Dataset entries
========

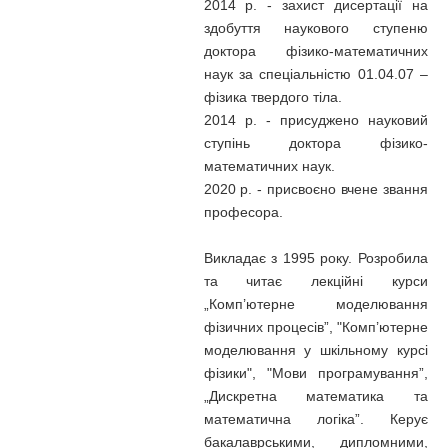
2014 р. - захист дисертації на
здобуття наукового ступеню
доктора фізико-математичних
наук за спеціальністю 01.04.07 –
фізика твердого тіла.
2014 р. - присуджено науковий
ступінь доктора фізико-
математичних наук.
2020 р. - присвоєно вчене звання
професора.
Викладає з 1995 року. Розробила
та читає лекційні курси
„Комп’ютерне моделювання
фізичних процесів”, "Комп’ютерне
моделювання у шкільному курсі
фізики", "Мови програмування”,
„Дискретна математика та
математична логіка”. Керує
бакалаврськими, дипломними,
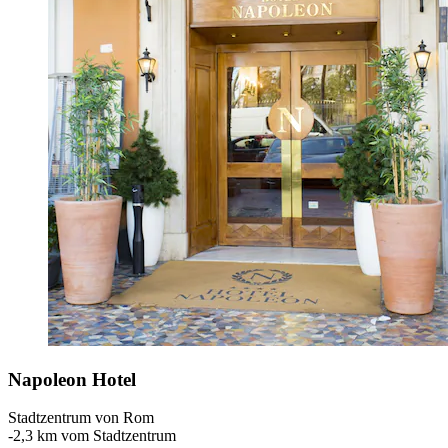
Napoleon Hotel
Stadtzentrum von Rom
‐
2,3 km vom Stadtzentrum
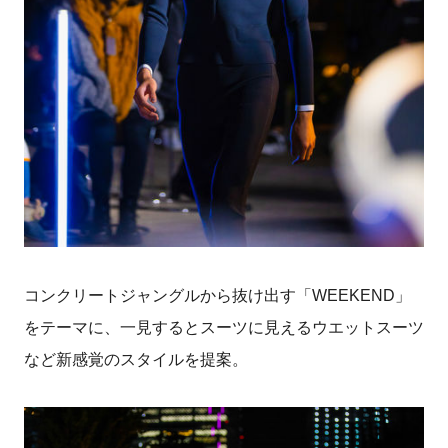
コンクリートジャングルから抜け出す「WEEKEND」
をテーマに、一見するとスーツに見えるウエットスーツ
など新感覚のスタイルを提案。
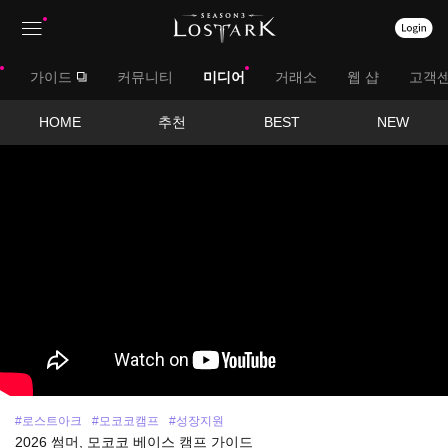
상
대
가이드
커뮤니티
미디어
거래소
웹 샵
고객
단
메
메
서
HOME
추천
BEST
NEW
뉴
영
뉴
브
상
보
메
기
뉴
#로스트아크
#모코코캠프
#성장지원
2026 썸머, 모코코 베이스 캠프 가이드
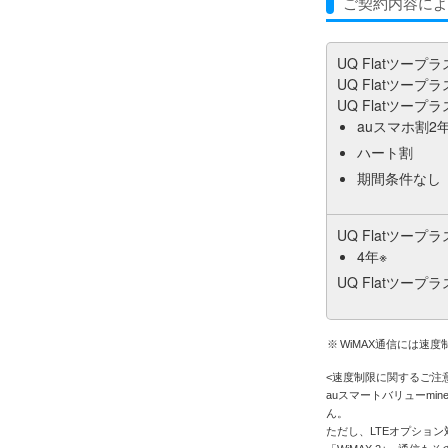
ご契約内容によ
UQ Flatツープラ
UQ Flatツープラ
UQ Flatツープラ
auスマホ割2
ハート割
期間条件なし
UQ Flatツープラ
4年※
UQ Flatツープラ
WiMAX通信には速
<速度制限に関するご注
auスマートバリューmi
ん。
ただし、LTEオプショ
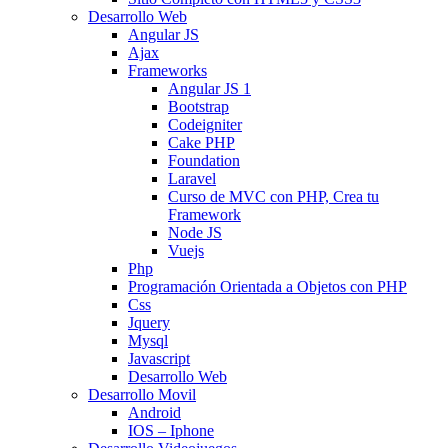
Desarrollo Web
Angular JS
Ajax
Frameworks
Angular JS 1
Bootstrap
Codeigniter
Cake PHP
Foundation
Laravel
Curso de MVC con PHP, Crea tu
Framework
Node JS
Vuejs
Php
Programación Orientada a Objetos con PHP
Css
Jquery
Mysql
Javascript
Desarrollo Web
Desarrollo Movil
Android
IOS – Iphone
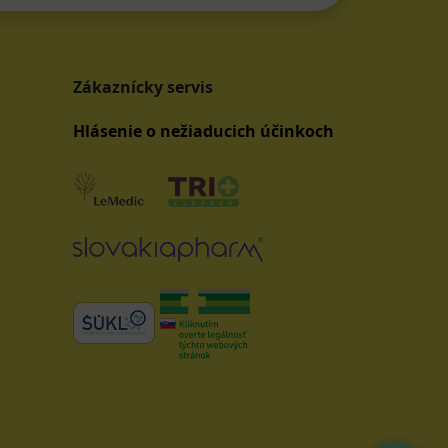
Zákaznícky servis
Hlásenie o nežiaducich účinkoch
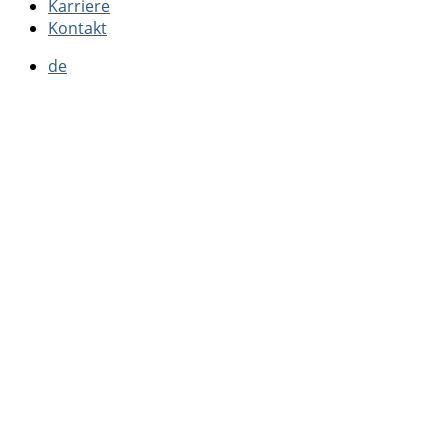
Karriere
Kontakt
de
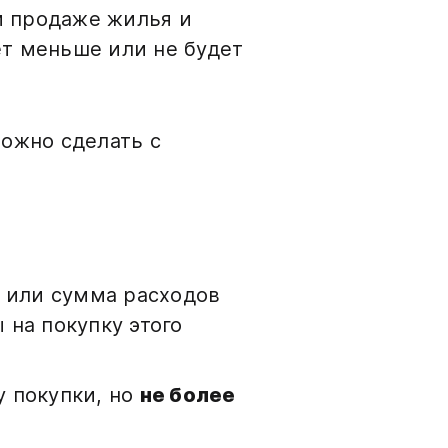
и продаже жилья и
нет меньше или не будет
можно сделать с
или сумма расходов
 на покупку этого
у покупки, но
не более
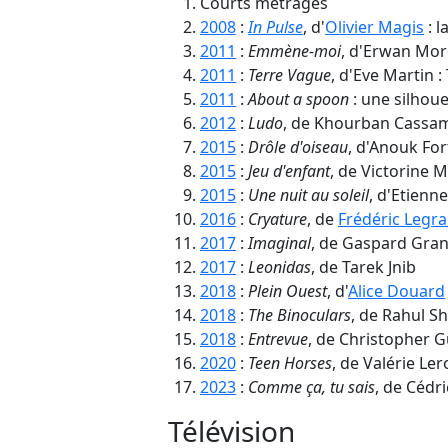
Courts métrages
2008
:
In Pulse
, d'
Olivier Magis
: l
2011
:
Emmène-moi
, d'Erwan More
2011
:
Terre Vague
, d'Eve Martin :
2011
:
About a spoon
: une silhoue
2012
:
Ludo
, de Khourban Cassam
2015
:
Drôle d'oiseau
, d'Anouk For
2015
:
Jeu d'enfant
, de Victorine M
2015
:
Une nuit au soleil
, d'Etienn
2016
:
Cryature
, de
Frédéric Legr
2017
:
Imaginal
, de Gaspard Gran
2017
:
Leonidas
, de Tarek Jnib
2018
:
Plein Ouest
, d'
Alice Douard
2018
:
The Binoculars
, de Rahul S
2018
:
Entrevue
, de Christopher 
2020
:
Teen Horses
, de Valérie Ler
2023
:
Comme ça, tu sais
, de Cédri
Télévision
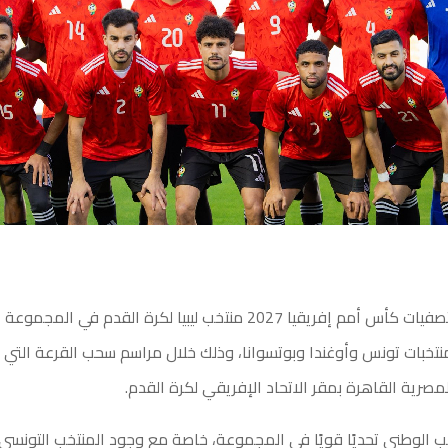
أوقعت قرعة تصفيات كأس أمم إفريقيا 2027 منتخب ليبيا لكرة القدم في الم
نتخبات تونس وأوغندا وبوتسوانا، وذلك خلال مراسم سحب القرعة التي أُق
صرية القاهرة بمقر الاتحاد الإفريقي لكرة القدم.
 الوطني تحديًا قويًا في المجموعة، خاصة مع وجود المنتخب التونسي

========

Gather each line in the records above that contains the word "моделювання", copying every such line in full.

„Комп’ютерне моделювання
моделювання у шкільному курсі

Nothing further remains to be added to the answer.